Location
- Hazel Avenue Bury, Greater Manchester, BL9 7QT England 53°35′37″N 2°16′27″W﻿ / ﻿53.59355°N 2.27429°W

Information
- Type: Academy
- Established: 2nd September 2019
- Local authority: Bury
- Trust: Oak Learning Partnership
- Department for Education URN: 146970 Tables
- Ofsted: Reports
- Chair of local governing body: Sheila Gaskell
- Headteacher: Adele Hulton
- Gender: Coeducational
- Age: 11 to 16
- Enrolment: 655 pupils
- Houses: 5
- Trust UID: 17194
- Website: http://www.hazelwoodhigh.co.uk/
- 1km 0.6miles Hazel Wood High School

= Hazel Wood High School =

Hazel Wood High School, formerly known as Broad Oak Sports College, is a coeducational 11-16 secondary school located on Hazel Avenue about a mile to the east of Bury town centre in Greater Manchester, England. It is part of the Oak Learning Partnership.

==History==

Broad Oak High School was formed from various mergers, with previous schools including Ashmeadow, Bellgate, Seedfield and Wellington.

In 2019, the school changed its name from Broad Oak Sports College to Hazel Wood High School.

==School organisation==

When Ofsted visited in 2014, they found a smaller than average secondary school with a highly mobile population. It entered its mainly White British heritage students early for GCSE. This was classified as a good school.

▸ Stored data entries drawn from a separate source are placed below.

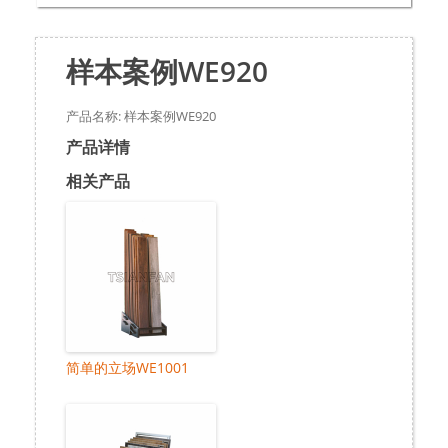
样本案例WE920
产品名称: 样本案例WE920
产品详情
相关产品
简单的立场WE1001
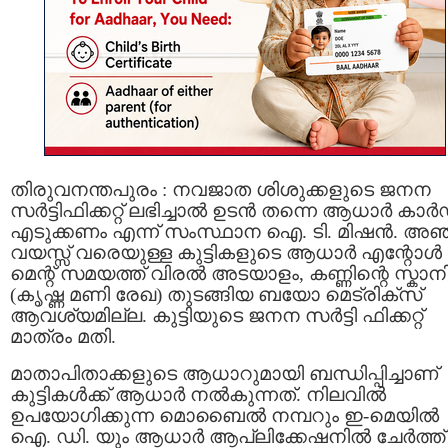
തിരുവനന്തപുരം : നവജാത ശിശുക്കളുടെ ജനന
സര്‍ട്ടിഫിക്കറ്റ് ലഭിച്ചാൽ ഉടന്‍ തന്നെ ആധാര്‍ കാര്‍
എടുക്കണം എന്ന് സംസ്ഥാന ഐ. ടി. മിഷൻ. അഞ
വയസ്സ് വരെയുള്ള കുട്ടികളുടെ ആധാര്‍ എന്റോള്‍
മെന്റ് സമയത്ത് വിരൽ അടയാളം, കണ്ണിന്റെ സ്കാനി
(കൃഷ്ണ മണി രേഖ) തുടങ്ങിയ ബയോ മെട്രിക്‌സ്
ആവശ്യമില്ല. കുട്ടിയുടെ ജനന സര്‍ട്ടി ഫിക്കറ്റ്
മാത്രം മതി.
മാതാപിതാക്കളുടെ ആധാറുമായി ബന്ധിപ്പിച്ചാണ്
കുട്ടികള്‍ക്ക് ആധാര്‍ നല്‍കുന്നത്. നിലവില്‍
ഉപയോഗിക്കുന്ന മൊബൈല്‍ നമ്പറും ഇ-മെയില്‍
ഐ. ഡി. യും ആധാർ ആപ്ലിക്കേഷനിൽ ചേർത്ത്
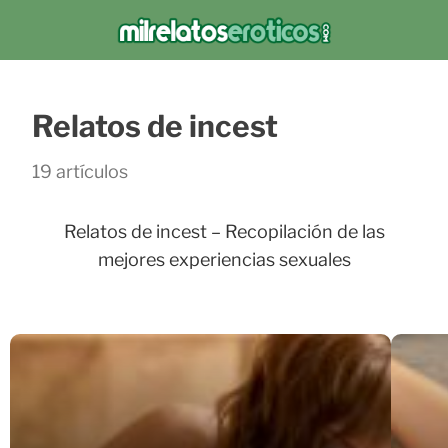
Relatos de incest
19 artículos
Relatos de incest – Recopilación de las
mejores experiencias sexuales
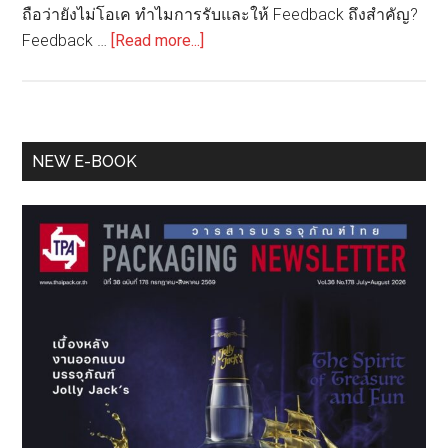
ถือว่ายังไม่โอเค ทำไมการรับและให้ Feedback ถึงสำคัญ?
about
Feedback …
[Read more...]
ปรับ
งาน
ให้
ปัง!!!
Primary
NEW E-BOOK
ศิลปะ
Sidebar
การ
ให้
และ
รับ
Feedback
สำหรับ
นัก
ออกแบบ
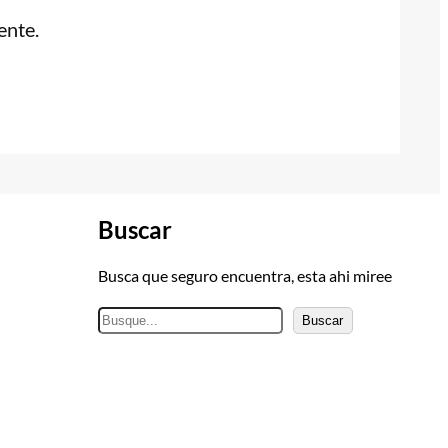
ente.
Buscar
Busca que seguro encuentra, esta ahi miree
B
Buscar
u
s
c
a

In 2018 Ofsted judged the school had changed in many ways. There had been a large turnover of staff including two changes of headteacher, and the pupils now came from diverse backgrounds, many (a quarter) from families where English was not the mother tongue. The school met the Department for Education's definition of a coasting school based on key stage 4 academic performance results in 2015 to 2017. Ofsted judged the school inadequate. The governors were removed and an Interim Executive Board put in place. The name of the school was changed.

==Incidents==
- In 2012, a teacher, Ms Bailey, died by suicide. Evidence was given in an inquest that she was bullied by other staff members.
- In June 2019, a student, twelve-year-old refugee Shukri Abdi, was found dead in the River Irwell. Her mother said that she had reported to the school that her child was being bullied repeatedly since twelve months prior to the incident. The school launched an internal investigation into bullying which concluded in August. Abdi's family criticised the report as insufficiently detailed and are still seeking Justice.
- In January 2025, police launched an investigation after a mass brawl involving dozens of youths broke out on Poplar Avenue, near the school grounds. Video footage circulated showing pupils kicking and stamping on one another, prompting the school to initiate internal disciplinary sanctions.
- In November 2025, a former teacher at the school, Mark Rowley, was banned from the teaching profession indefinitely. A Teaching Regulation Agency misconduct panel found that in 2022 he had engaged in a "sexually motivated" relationship with a pupil, which included sending inappropriate messages and a handwritten letter. Rowley had resigned from Hazel Wood High School in September 2022 after being suspended.